The principal scripture is Condensation of Thatness.

Vairochana maintains his position as principal deity, but he is now envisaged as being in the centre of 5 buddha families instead of 3, each family belonging to one of the wisdom buddhas. Again, these ideas are very influential in Japan, notably Shingon buddhism.

Tantra literally means continuity. This refers to the continuity of the absolute nature that pervades all phenomena and to the continuity of the primordial, luminous nature of mind. In general, the word tantra refers to the texts that teach the Vajrayana and also to the view, meditation, and action that these texts express.

The three outer tantras refer to three classes of scriptures and to the related practices known as Kriya, Upa, and Yoga.



        All phenomena are without self-nature (chos thams chad ngobo nyid med pa rtogs). It is free from the four limiting concepts of existence and non-existence, appearance and emptiness. Phenomena are viewed as the mandala of enlightened deities.

        You visualize yourself, the dam tshig sems dpa', usually in your ordinary form, as subject and the deity, the ye shes sems dpa', in front of oneself as if a king and to obtain blessings, siddhis, from the wisdom deity (yidam).


        Cleanliness, concentration, fasting and mantra recitation. The path is to make offerings to the deity.


        The result is the attainment of the state of "vajra holder of the three families" (Rigs gsum rdo rje ‘dzin pa’i sa)

These are Tathagata or body family (sKu de bzhin gshegs pa’i rigs), lotus or speech family (gSung pad ma’i rigs) and vajra of wisdom-mind family (Thugs rdo rje rigs).

Other versions explain this as "realisation of the three Kayas and five Wisdoms of perfect Buddhahood".


Called Upatantra (spyod rgyud) ‘practice tantra’ and the Ubhayatantra (gnyis ka’i rgyud), ‘dual tantra’, because it practices the view of the next vehicle, Yogatantra, together with the action of the former.

The meditation is to visualize the wisdom deity in front of you "like a brother or a friend" and to receive blessings and siddhis from the wisdom deity.

The fruit is attainment of the state of the vajra holder of the four families with the fourth family being the jewel family of qualities (yon tan rin chen rigs) otherwise expressed as realization of the Five Wisdoms of perfect Buddhahood.

The Empowerment (abhisheka) is the empowerment of the Five Buddha Families.

Known as the tantra of union with the nature (rnal ’byor rgyud) because it emphasises inner practice more than outer conduct.

The abhisheka adds to that of the Upatantra the blessing of the Vajra Master

        All phenomena are free from all diffuse characteristics (Chos thams cad spros pa’i mtshan ma thams cad dang bral ba). This is the view of ‘luminosity inseperable from great emptiness (‘o’d gsal stong pa nyid du lta).

That is absolute truth.

Relative truth is transmitted through the realisation of Dharmata, that all phenomena are perceived as the sphere of the Vajradhatu mandala (kun rdzob cir snang thams cad chos nyid rtogs pa’i byin rlabs las rdo rje dbyings kyi dkyil ’khor) the mandala of adamantine space.
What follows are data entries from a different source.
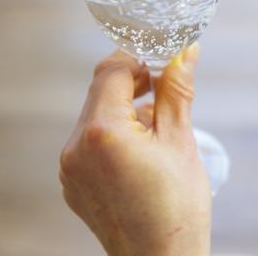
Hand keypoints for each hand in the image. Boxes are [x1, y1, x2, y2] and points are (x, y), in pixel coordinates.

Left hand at [59, 45, 210, 255]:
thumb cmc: (177, 206)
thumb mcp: (180, 141)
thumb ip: (177, 90)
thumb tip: (187, 50)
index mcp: (102, 133)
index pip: (112, 71)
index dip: (138, 58)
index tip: (164, 60)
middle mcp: (76, 148)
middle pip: (101, 91)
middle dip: (134, 83)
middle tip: (166, 87)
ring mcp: (70, 168)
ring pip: (95, 116)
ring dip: (125, 108)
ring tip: (158, 125)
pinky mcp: (73, 183)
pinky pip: (90, 142)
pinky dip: (114, 133)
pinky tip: (143, 149)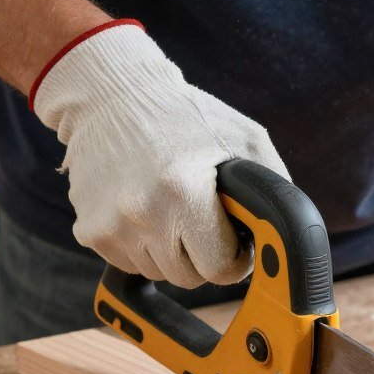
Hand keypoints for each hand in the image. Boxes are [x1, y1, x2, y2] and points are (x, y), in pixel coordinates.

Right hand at [32, 20, 288, 286]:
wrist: (110, 94)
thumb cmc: (185, 116)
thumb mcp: (245, 139)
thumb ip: (273, 191)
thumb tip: (284, 240)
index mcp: (184, 190)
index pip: (222, 270)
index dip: (235, 258)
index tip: (234, 241)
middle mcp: (143, 212)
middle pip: (190, 279)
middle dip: (204, 257)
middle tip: (202, 221)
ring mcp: (111, 226)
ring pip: (159, 274)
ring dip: (171, 251)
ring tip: (170, 206)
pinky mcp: (89, 232)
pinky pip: (130, 264)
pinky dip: (142, 245)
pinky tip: (144, 209)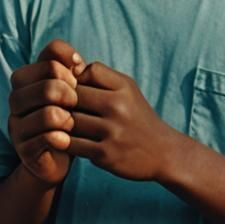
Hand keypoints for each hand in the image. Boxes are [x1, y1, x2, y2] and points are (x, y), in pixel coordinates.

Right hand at [8, 39, 83, 187]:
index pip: (48, 59)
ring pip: (47, 114)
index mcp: (25, 78)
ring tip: (72, 123)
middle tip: (76, 104)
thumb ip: (70, 68)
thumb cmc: (66, 116)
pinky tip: (67, 140)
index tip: (76, 81)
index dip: (68, 69)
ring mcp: (17, 125)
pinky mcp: (24, 149)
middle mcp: (16, 99)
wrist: (57, 156)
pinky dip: (62, 138)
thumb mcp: (70, 89)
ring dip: (67, 118)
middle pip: (46, 86)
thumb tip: (75, 59)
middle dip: (69, 94)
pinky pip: (46, 139)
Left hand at [66, 61, 177, 182]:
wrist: (163, 153)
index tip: (76, 88)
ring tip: (62, 123)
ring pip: (70, 120)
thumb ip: (100, 76)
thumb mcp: (127, 89)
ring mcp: (112, 132)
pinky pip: (72, 144)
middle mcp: (118, 108)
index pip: (88, 71)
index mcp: (123, 88)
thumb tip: (68, 69)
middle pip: (74, 95)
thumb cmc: (136, 116)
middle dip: (64, 101)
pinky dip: (65, 142)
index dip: (79, 78)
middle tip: (61, 107)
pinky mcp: (106, 155)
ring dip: (62, 122)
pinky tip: (67, 140)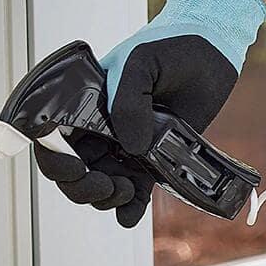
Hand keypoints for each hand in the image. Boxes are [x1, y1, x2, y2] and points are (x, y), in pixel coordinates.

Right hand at [33, 0, 265, 225]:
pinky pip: (134, 190)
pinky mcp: (153, 159)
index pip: (53, 138)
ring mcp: (125, 145)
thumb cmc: (171, 48)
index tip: (74, 169)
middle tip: (107, 184)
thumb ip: (128, 102)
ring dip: (105, 198)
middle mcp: (100, 127)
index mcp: (84, 103)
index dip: (54, 160)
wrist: (212, 52)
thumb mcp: (141, 64)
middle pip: (72, 170)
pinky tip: (129, 217)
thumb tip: (129, 147)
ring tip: (125, 189)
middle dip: (82, 187)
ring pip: (100, 184)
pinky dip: (129, 208)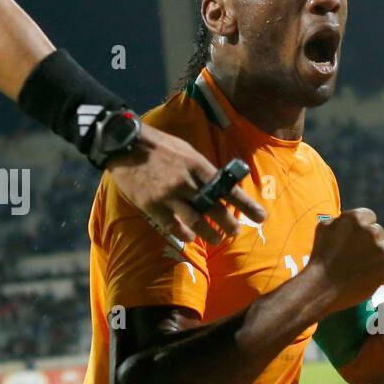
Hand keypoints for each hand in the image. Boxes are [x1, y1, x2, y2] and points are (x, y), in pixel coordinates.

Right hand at [106, 123, 267, 245]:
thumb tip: (219, 186)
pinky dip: (184, 233)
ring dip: (210, 233)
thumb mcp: (186, 151)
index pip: (227, 188)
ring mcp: (169, 195)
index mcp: (197, 165)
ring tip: (218, 238)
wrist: (123, 144)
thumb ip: (202, 169)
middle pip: (214, 208)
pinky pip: (172, 226)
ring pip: (195, 220)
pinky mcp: (152, 205)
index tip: (260, 216)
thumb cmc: (158, 146)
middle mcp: (186, 181)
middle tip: (236, 231)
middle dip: (229, 223)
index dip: (245, 204)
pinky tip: (190, 237)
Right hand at [306, 209, 383, 312]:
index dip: (363, 229)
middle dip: (370, 243)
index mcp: (355, 219)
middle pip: (378, 233)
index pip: (370, 217)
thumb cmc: (320, 259)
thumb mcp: (323, 229)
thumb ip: (339, 220)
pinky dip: (383, 271)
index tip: (357, 239)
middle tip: (357, 257)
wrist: (321, 287)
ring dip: (378, 256)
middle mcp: (370, 231)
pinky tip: (368, 276)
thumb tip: (347, 218)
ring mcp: (380, 249)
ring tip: (361, 268)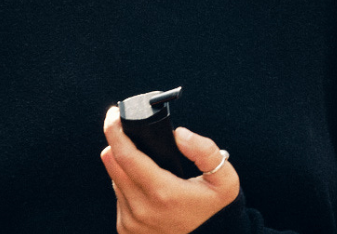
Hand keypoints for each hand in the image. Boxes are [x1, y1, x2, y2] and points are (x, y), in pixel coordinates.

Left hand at [101, 106, 238, 233]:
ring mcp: (131, 222)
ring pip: (114, 180)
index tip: (113, 115)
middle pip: (112, 164)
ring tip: (142, 160)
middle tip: (126, 129)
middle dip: (117, 143)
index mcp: (163, 193)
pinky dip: (126, 186)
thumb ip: (206, 151)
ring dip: (122, 166)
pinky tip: (143, 183)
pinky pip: (118, 198)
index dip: (115, 131)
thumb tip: (179, 134)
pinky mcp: (126, 229)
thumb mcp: (224, 179)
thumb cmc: (214, 209)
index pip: (125, 156)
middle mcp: (142, 209)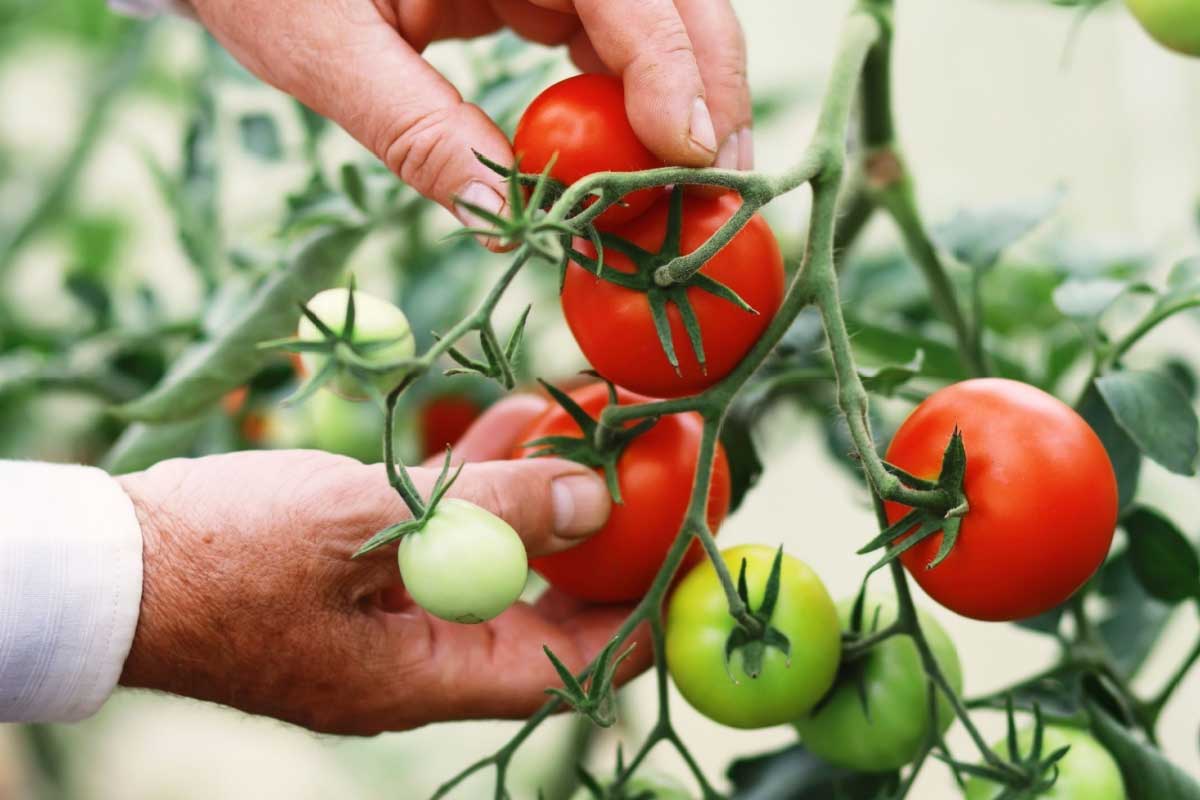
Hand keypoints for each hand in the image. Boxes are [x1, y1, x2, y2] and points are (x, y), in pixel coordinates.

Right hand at [116, 395, 650, 734]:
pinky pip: (447, 533)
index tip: (697, 558)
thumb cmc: (223, 553)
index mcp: (426, 676)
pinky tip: (516, 419)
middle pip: (546, 614)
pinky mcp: (365, 574)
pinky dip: (483, 482)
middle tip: (663, 485)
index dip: (641, 618)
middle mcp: (420, 658)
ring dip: (545, 501)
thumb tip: (596, 502)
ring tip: (599, 432)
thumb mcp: (362, 521)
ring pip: (500, 563)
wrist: (110, 560)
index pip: (572, 669)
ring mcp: (391, 617)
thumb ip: (487, 509)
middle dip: (604, 550)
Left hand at [186, 0, 750, 232]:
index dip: (673, 70)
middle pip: (671, 0)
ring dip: (684, 103)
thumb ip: (412, 128)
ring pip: (657, 21)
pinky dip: (633, 102)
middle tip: (722, 187)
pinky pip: (612, 39)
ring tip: (695, 187)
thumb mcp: (323, 45)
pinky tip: (638, 159)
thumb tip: (498, 222)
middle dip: (708, 90)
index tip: (691, 159)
        In the visualisation phase (bsKyed rim) you are the dam tshig sems dpa' and the wisdom deity (yidam) remains before you, then when invited the yidam merges with you like water being poured into water.

During objectless meditation, the completion phase (rDzogs rim) of absolute truth you merge your perception of phenomena with the absolute nature beyond characteristics and you remain in evenness.

Phenomena are seen as the play of wisdom manifesting as deities.


        Principally this is to practice the view of meditation supported by keeping clean.


        Realisation of Vajra holder of the Four Families is attained in three lifetimes.